ESG is a process for investing, rather than a solution in itself, and can help people align their values without impacting their investments, commentators said this week during a panel discussion.
Chaired by ESG Clarity‘s global head of ESG insight Natalie Kenway, panellists Sasja Beslik (former managing director and head of sustainable finance development at Bank J. Safra Sarasin), Tariq Fancy (former CIO for sustainable investing at BlackRock) and Harriet Lamb (CEO of the climate not-for-profit Ashden), took part in a Global Returns Project discussion, following an introduction by Oxford University economics professor Dieter Helm, titled ‘Is ESG Greenwash?’
Former BlackRock CIO Fancy, who has gained headlines for describing the ESG investing industry as “dangerous“, told attendees the majority of ESG products are public market products so if you buy into that fund the capital doesn’t go towards that company, they’ve already sold the shares, “so for the most part it’s just value alignment”.

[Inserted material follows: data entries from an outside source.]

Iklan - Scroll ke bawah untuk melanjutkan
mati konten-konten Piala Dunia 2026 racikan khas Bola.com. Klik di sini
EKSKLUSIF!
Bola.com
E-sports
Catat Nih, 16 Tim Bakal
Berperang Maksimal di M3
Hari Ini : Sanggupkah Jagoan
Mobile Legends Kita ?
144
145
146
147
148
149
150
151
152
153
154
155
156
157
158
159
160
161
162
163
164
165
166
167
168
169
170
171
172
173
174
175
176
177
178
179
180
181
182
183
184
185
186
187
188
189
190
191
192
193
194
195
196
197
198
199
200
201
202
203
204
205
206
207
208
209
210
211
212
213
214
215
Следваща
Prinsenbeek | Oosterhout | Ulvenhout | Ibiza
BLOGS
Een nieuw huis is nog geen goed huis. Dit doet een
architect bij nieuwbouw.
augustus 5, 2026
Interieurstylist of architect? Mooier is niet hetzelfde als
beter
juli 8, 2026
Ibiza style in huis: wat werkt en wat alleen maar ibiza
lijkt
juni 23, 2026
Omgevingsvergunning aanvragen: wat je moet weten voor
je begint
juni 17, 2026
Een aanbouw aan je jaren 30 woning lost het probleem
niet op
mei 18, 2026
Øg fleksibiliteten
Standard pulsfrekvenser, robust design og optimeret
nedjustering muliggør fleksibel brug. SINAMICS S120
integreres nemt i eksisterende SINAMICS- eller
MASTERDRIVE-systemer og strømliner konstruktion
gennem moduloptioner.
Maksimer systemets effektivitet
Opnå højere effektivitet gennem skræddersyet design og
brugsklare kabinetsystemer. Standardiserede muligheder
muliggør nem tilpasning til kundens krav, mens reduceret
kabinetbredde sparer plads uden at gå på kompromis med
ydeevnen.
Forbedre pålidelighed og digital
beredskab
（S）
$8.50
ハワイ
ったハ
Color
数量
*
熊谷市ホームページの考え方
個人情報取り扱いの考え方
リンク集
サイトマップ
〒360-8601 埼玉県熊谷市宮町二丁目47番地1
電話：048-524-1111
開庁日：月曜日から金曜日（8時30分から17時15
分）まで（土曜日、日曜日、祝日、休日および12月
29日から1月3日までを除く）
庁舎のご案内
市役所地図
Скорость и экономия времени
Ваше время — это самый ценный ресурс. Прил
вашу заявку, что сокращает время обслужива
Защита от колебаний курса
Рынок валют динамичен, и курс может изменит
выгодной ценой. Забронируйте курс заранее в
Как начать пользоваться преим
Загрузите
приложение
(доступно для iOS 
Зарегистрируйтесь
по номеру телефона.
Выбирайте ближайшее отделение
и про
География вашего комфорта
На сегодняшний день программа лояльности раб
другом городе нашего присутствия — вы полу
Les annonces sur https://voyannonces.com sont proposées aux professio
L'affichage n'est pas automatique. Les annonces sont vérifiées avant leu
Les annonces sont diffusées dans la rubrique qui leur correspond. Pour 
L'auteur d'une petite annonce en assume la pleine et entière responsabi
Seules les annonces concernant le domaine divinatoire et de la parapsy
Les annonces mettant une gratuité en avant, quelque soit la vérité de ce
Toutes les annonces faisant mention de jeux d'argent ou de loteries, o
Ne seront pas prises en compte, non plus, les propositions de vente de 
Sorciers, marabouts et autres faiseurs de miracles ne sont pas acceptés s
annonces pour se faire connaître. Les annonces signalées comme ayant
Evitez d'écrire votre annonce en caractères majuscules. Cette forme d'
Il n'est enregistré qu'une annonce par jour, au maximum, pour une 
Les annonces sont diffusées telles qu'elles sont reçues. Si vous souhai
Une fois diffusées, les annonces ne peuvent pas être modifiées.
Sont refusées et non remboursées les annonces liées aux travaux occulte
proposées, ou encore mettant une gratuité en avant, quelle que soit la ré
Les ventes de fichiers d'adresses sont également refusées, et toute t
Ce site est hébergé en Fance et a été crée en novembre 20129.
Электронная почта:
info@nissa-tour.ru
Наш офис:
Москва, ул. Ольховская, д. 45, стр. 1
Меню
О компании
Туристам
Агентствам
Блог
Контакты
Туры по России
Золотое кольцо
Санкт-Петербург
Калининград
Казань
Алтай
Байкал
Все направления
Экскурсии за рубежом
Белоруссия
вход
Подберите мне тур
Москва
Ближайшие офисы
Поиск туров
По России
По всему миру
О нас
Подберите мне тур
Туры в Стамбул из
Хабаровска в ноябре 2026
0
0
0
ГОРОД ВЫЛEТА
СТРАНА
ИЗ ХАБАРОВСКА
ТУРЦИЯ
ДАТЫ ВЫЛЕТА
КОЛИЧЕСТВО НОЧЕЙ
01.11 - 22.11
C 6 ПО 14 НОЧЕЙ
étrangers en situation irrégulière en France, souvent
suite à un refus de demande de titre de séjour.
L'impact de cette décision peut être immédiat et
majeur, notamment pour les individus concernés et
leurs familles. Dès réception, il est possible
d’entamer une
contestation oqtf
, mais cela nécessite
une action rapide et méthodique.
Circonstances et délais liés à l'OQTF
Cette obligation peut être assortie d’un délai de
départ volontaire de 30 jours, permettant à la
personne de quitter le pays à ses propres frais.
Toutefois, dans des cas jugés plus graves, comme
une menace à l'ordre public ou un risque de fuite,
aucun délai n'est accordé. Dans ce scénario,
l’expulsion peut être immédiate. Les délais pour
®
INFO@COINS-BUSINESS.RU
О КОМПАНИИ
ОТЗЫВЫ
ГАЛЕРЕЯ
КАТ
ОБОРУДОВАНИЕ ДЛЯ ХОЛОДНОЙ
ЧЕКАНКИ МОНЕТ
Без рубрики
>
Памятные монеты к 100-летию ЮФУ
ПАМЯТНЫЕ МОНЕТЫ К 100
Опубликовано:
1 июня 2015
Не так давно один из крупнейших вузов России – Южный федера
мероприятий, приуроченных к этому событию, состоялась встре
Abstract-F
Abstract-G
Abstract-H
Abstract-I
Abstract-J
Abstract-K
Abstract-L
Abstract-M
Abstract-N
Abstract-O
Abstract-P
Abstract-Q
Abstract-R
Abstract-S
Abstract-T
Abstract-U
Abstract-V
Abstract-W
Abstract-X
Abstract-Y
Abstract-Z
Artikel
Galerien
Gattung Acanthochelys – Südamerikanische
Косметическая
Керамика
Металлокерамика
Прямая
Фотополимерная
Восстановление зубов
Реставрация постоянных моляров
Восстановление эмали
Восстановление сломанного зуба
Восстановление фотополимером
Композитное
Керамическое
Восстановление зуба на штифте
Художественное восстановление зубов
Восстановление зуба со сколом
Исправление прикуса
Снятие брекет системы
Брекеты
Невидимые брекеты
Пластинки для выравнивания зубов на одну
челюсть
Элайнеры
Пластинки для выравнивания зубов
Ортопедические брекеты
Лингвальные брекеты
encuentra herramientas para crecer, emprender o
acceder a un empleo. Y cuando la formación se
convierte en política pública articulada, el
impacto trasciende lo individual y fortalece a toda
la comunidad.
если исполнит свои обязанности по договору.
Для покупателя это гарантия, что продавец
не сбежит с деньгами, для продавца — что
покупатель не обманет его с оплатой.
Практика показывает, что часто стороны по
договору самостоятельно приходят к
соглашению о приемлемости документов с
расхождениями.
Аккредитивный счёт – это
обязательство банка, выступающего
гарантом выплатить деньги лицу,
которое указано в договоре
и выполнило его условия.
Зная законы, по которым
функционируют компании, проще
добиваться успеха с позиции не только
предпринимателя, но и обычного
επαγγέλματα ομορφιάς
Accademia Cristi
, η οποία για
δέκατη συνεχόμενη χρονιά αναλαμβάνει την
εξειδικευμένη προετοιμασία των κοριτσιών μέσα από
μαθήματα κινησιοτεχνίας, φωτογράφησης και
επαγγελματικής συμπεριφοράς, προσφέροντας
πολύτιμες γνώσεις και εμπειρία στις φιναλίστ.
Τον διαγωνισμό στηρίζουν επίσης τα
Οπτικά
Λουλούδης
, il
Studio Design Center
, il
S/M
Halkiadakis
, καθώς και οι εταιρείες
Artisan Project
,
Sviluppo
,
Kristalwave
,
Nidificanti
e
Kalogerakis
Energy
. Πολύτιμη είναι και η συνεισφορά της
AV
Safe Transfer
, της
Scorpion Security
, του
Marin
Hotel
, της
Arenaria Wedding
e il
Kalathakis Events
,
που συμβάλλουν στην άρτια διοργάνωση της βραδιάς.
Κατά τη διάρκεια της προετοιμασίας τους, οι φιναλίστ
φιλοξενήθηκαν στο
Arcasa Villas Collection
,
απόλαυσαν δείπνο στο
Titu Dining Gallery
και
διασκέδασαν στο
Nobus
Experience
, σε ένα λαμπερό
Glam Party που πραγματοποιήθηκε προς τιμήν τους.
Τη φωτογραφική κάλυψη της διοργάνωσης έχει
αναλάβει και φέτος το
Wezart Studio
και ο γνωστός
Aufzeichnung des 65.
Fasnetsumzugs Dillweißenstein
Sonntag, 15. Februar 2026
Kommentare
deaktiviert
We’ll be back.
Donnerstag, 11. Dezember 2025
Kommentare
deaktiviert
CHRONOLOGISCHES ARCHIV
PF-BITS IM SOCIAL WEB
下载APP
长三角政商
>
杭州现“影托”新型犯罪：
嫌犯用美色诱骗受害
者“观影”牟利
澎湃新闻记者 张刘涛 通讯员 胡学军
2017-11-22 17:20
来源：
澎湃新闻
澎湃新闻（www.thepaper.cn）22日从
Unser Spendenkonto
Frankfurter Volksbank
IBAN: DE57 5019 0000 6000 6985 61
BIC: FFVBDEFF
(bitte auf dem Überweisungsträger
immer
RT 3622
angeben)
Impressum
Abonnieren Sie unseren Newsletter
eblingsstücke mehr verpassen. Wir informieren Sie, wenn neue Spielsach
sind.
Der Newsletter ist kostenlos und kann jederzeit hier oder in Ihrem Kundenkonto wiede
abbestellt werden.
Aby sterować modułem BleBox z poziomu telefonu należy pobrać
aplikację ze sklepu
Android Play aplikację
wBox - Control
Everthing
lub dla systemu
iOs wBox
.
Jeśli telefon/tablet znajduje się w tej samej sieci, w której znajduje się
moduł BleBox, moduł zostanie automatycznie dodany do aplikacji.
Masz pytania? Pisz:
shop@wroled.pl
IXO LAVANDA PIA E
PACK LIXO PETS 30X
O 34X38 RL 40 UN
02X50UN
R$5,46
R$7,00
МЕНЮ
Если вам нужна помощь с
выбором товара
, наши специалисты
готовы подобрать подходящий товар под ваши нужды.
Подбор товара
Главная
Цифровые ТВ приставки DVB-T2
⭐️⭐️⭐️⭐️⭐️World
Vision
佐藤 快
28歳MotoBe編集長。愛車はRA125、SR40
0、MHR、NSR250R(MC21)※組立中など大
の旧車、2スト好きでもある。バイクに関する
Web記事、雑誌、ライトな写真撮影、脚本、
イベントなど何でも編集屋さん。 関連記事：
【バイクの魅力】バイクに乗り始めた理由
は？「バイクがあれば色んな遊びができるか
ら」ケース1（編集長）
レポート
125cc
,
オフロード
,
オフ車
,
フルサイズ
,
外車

He added: “It’s like Shariah-compliant investors not buying shares in Diageo, for example. They consider it ethical investing, but not one of them thinks that by doing so they are going to stop people in France drinking wine, they just know they’re actively deciding not to partake in it.”
Beslik added this is because ESG is a process (of exclusions, positive screening etc.) rather than a solution.
“What industry is selling is a certain type of process, that enhances investment decisions, and it’s very difficult for people outside the industry to understand what it actually means in practice – are we creating any tangible improvements on the ground or not?” he said.
“And the current state of the world is that we are not actually making any tangible improvements with huge amounts of commitments we are making on behalf of these investments.”
Where ESG can help
ESG could instead be used for the “real issues” of wealth distribution and the big polluters, he added.
“How many ESG funds in the world are addressing 300 billionaires that own half of the capital on this planet?” he asked.
“These are the things ESG could be used for, to try to get the debate ongoing, and try to see how we can change these things within the capitalistic system.”
To achieve this, Fancy added mandatory compliance is required, as well as government policy and regulation.
Another area where real change could be seen is in funding smaller impact projects, former Fairtrade International CEO Lamb said.
“Where have all the trillions [into ESG] gone?” she said. “There are people right on the frontline of climate innovation, they might be community based, they might be small startups, looking for money, and are unable to find the money they need, either to scale up or to replicate what they’re doing.”
See also: – UNCDF: Funding the missing middle
Beslik concluded the future of ESG is “going to be more regional, it’s going to be more focused, it’s going to be more narrow in a sense what it can accomplish and what it can create through the means of investments”.